Hi Madelyn,
I am winding a warp from one of your projects ("Silk Scarves in Deflected Doubleweave," January/February 2007, pp. 68-71). The warp alternates 4 black ends with 4 white ends throughout. I am a back-to-front warper, and I'm not sure what is the most efficient way to wind this warp. I have seen in your video (Warping Your Loom) how to wind 2 ends at a time and maintain a single cross. Is there any way to do 4 ends? I would rather not wind 4 black and then cut and tie the white to the black end and wind 4 white, etc. What is the most efficient way to wind this warp?
– Mary Jo
Hi Mary Jo!
I have had quite a few questions about winding warp stripes recently. There are several ways to do this, and the choice partly depends on whether you warp from front to back or back to front.
If you are a back-to-fronter, you will need to wind the whole warp the way it must be beamed, in this case 4 black/4 white. (I say this, even though in this case with a smooth warp yarn, you COULD wind 1 black/1 white, maintaining a single cross—or not, beam the warp, and then, as you thread, take each 4 black/4 white up and thread them as needed even though they are in a 1/1 order at the lease sticks. The threads would not be twisted or crossed in any way that the warp under tension couldn't allow.) But to keep the stripes in their exact order on the beam, you can either wind 1 black for the 4 black threads alternating with 1 white for the 4 white threads or wind 2 black together for 4 blacks or 2 white together for 4 whites. In either case. I wouldn't cut and tie the ends at each color change. I'd start winding at the peg opposite the peg that gets the loop you'll use to attach the warp to the back apron rod. Then when I'm finished with a color (back at the starting peg) I'd wind those end(s) around the peg and then wind the other color. When I finish winding the second color, I'd wind its ends around the starting peg, then pick up the ends of the first color and wind. Each time I'd end a color only by winding around the starting peg a few times to secure. To remove the warp from the board, I'd cut the ends at the start peg (all the extra windings will drop off) and use the looped threads at the end peg to attach the warp to the back apron rod (the cross must be nearest the end peg and the lease sticks placed in it). Another option would be to wind this warp with a paddle, threading 4 blacks and 4 whites in the paddle. You'll be winding 8 ends at a time, so you'll need 8 cones and a cone stand to do this.

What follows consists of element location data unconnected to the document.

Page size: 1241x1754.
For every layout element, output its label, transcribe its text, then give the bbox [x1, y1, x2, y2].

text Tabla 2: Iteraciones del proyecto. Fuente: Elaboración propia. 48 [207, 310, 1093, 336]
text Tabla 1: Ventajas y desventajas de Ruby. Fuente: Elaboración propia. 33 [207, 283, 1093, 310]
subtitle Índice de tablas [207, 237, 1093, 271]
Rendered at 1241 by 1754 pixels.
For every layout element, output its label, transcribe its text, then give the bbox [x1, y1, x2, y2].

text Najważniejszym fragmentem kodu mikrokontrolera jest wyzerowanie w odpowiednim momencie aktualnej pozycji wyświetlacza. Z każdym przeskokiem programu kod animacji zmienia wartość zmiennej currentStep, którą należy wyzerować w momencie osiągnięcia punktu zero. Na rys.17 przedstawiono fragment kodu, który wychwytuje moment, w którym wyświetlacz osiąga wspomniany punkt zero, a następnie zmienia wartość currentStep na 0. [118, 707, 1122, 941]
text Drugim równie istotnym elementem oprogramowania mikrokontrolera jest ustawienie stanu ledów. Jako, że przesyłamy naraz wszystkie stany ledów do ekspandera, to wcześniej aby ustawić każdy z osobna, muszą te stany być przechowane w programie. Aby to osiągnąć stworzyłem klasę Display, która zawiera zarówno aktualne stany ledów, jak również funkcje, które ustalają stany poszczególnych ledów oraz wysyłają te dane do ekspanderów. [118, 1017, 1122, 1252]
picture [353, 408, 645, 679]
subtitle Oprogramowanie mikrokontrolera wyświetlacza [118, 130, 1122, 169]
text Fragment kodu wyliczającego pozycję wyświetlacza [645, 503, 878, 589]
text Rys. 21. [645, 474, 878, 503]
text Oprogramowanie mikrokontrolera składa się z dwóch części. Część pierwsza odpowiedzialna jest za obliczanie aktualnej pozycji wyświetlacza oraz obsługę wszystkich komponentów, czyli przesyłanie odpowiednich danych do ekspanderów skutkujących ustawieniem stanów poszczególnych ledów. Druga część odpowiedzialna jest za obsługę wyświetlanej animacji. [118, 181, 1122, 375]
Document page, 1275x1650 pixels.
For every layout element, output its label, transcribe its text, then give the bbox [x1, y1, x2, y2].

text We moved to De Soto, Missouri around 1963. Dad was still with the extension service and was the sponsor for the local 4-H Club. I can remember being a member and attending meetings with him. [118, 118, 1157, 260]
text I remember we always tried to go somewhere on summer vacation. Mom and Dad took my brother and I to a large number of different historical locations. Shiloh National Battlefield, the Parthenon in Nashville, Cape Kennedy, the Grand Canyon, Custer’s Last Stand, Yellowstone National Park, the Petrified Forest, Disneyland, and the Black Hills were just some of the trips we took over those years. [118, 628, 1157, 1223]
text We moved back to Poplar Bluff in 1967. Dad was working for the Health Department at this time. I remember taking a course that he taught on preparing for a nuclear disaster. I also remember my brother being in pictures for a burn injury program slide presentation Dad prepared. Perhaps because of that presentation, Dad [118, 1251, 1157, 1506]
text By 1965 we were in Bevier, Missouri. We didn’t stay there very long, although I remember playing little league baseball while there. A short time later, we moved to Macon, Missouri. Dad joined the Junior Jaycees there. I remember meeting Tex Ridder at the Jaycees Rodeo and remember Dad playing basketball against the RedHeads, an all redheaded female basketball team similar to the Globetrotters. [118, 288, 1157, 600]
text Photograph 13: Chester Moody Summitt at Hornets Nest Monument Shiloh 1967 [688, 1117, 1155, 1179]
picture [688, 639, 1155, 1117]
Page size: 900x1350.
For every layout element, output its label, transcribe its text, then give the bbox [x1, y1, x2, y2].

For front to back warping, you can do any of the above, but you also have another option. You can wind all the black ends in one warp chain and all the white ends in a separate warp chain. The sleying directions for this warp are 2/dent in a 15-dent reed or 3/dent in a 10 dent reed. For the 15-dent reed, you'd sley the black warp 2/dent for 2 dents, skip 2 dents, sley 2/dent for 2 dents, skip 2 dents, etc., for the width of the warp. Then you'd sley the white warp 2/dent in the empty dents. Some people would be capable of figuring out how to sley a 10-dent reed so that the right number of dents are skipped when you sley the black threads, but I would not be one of those people. If I only had a 10-dent reed, I'd wind the warp as above.